[SOURCE TEXT — start]
Following some header information, the rest of the cloudformation.yaml file describes the resources that CloudFormation deploys. The sections of that file can be grouped together under the following general headings:

  • Node Authorization: Creates a NodeInstanceProfile, attaches a NodeRole to it, and connects it to an IAM Identity Mapping used to authorize nodes to the cluster. This defines the permissions each node managed by Karpenter has to access EC2 and other AWS resources. This doesn’t actually create the IAM Identity Mapping. That part is orchestrated by eksctl in the Getting Started guide.
  • Controller Authorization: Creates the KarpenterControllerPolicy that is attached to the service account. Again, the actual service account creation (karpenter), that is combined with the KarpenterControllerPolicy, is orchestrated by eksctl in the Getting Started guide.
[SOURCE TEXT — finish]
- **EXPLORE THE MATERIAL**
(a) In the Karpenter CloudFormation text, which tool orchestrates the creation of the IAM Identity Mapping?
(b) Output the passage of the Karpenter CloudFormation text from "Following some header" to "part is orchestrated by eksctl in the Getting Started guide.", copied word for word.
[DATA — start]
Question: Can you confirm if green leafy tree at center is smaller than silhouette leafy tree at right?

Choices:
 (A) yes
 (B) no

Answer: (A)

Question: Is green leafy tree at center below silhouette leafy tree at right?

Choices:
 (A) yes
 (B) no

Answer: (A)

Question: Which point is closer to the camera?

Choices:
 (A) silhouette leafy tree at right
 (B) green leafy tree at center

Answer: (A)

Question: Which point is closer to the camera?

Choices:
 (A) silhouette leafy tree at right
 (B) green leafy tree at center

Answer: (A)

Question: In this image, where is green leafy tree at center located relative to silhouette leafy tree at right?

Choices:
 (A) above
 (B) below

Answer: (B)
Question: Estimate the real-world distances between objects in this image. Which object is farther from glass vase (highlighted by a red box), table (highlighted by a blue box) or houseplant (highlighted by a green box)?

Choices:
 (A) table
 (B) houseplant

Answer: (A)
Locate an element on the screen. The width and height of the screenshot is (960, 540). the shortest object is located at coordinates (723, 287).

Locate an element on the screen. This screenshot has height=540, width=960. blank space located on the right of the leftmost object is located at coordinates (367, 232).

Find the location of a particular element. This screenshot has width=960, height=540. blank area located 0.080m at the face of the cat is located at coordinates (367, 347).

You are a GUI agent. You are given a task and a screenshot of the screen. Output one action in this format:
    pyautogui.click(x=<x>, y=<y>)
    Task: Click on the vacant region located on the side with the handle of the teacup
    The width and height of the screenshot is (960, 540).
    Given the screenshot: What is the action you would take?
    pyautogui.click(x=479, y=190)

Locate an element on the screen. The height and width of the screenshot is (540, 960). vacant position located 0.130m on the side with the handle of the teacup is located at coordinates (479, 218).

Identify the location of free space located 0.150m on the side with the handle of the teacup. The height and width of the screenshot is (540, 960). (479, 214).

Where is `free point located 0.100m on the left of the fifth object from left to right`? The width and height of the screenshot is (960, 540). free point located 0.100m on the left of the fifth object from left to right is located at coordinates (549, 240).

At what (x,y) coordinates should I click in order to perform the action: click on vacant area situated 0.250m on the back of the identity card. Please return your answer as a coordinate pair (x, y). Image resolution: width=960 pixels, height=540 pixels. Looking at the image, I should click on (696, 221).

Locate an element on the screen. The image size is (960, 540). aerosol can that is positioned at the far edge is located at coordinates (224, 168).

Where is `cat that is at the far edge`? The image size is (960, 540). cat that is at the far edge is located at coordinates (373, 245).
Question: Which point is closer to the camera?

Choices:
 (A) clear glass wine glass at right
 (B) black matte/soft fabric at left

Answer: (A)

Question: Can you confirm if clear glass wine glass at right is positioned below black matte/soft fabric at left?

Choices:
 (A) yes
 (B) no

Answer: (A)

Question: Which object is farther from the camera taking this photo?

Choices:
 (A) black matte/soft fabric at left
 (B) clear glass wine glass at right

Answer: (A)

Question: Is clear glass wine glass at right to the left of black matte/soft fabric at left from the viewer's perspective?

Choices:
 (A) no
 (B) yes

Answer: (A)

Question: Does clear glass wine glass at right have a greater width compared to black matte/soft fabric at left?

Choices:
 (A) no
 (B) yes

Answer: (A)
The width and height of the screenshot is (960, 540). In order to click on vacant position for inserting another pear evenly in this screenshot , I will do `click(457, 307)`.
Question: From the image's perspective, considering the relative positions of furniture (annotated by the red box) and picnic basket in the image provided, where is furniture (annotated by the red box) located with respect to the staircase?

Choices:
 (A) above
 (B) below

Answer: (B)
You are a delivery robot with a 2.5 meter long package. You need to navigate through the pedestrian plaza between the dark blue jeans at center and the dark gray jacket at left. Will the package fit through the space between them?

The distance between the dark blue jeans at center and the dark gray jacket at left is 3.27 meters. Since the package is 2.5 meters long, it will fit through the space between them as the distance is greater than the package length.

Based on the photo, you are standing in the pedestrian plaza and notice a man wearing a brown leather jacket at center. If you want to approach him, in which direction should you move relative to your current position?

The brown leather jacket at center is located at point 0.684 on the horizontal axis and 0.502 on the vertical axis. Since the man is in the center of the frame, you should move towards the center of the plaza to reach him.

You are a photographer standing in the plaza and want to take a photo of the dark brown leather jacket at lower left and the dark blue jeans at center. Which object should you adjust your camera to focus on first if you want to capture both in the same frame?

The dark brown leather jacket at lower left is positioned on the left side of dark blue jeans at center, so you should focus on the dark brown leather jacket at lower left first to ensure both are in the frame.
[DATA — finish]
- **SOLUTION LIST**
(a) eksctl, in the Getting Started guide.

(b)
Following some header information, the rest of the cloudformation.yaml file describes the resources that CloudFormation deploys. The sections of that file can be grouped together under the following general headings:

  • Node Authorization: Creates a NodeInstanceProfile, attaches a NodeRole to it, and connects it to an IAM Identity Mapping used to authorize nodes to the cluster. This defines the permissions each node managed by Karpenter has to access EC2 and other AWS resources. This doesn’t actually create the IAM Identity Mapping. That part is orchestrated by eksctl in the Getting Started guide.